The news: Medical AI startup OpenEvidence inked a multi-year agreement with JAMA Network that gives the company access to full-text content from the American Medical Association’s 13 medical journals. AMA’s primary medical journals are JAMA and JAMA Open Network, and it publishes 11 additional periodicals spanning various clinical specialties.
More on OpenEvdience: It’s a medical search engine that provides clinical literature and evidence to physicians with specific questions about their patients. OpenEvidence brands itself as a ChatGPT for doctors. Its platform can search a repository of 35 million peer-reviewed pieces to help physicians find the best treatment for a patient, with studies, charts, and graphs to back up the output. OpenEvidence recently secured a content partnership with The New England Journal of Medicine before striking a similar deal with JAMA.

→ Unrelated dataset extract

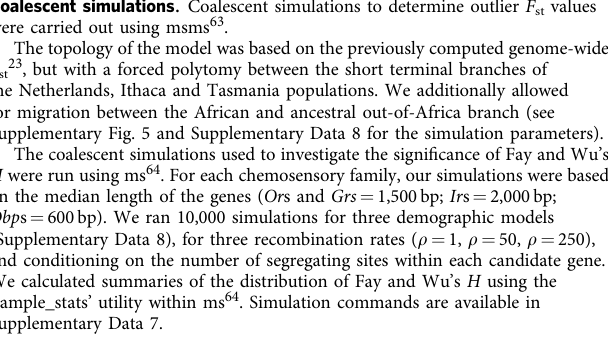
Supplementary Table 6. PCR amplification followed standard protocols followed by Sanger sequencing of the PCR amplicon. Data availability . The sequence and annotation data that support the findings of this study have been deposited in NCBI’s Sequence Read Archive, with the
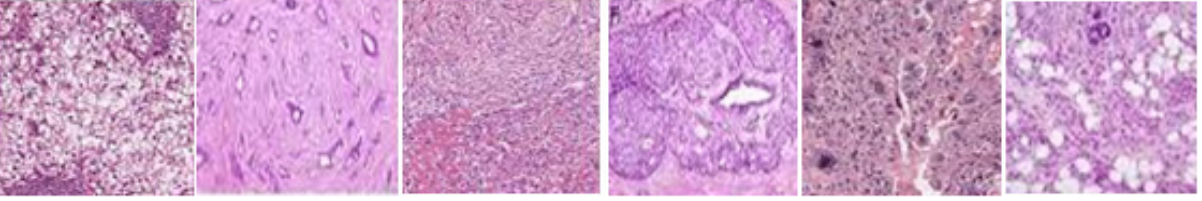
Figure 1. Sample Biopsy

But unlike ChatGPT, OpenEvidence doesn’t hallucinate, according to the company. The tech won’t answer if there isn’t concrete evidence for a user query.
Zooming out: Physicians use AI at work, but many are hesitant to rely on the tech for critically important medical decisions, such as whether a particular treatment is the right course of action for a patient’s unique situation.

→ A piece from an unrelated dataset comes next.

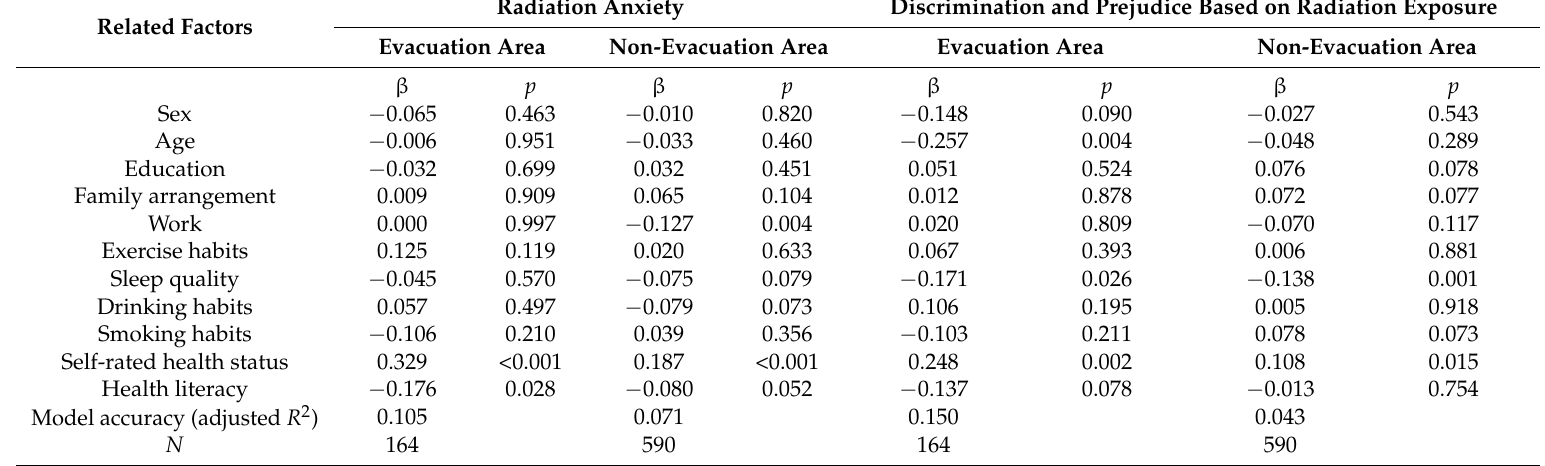
Table 4. Radiation anxiety and stigma-related factors in each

- 38% of physicians use genAI for work at least once a week, but a greater number (43%) never use it, according to a Wolters Kluwer report published this week.
- This includes clinicians who might not have genAI tools available to them, but it could indicate they’re more comfortable using AI when there’s less at stake. For instance, 53% of doctors said they use genAI for personal reasons at least once a week.
- And 85% of clinicians report being worried or uncertain about their legal liability when using AI, per a May 2025 Philips report.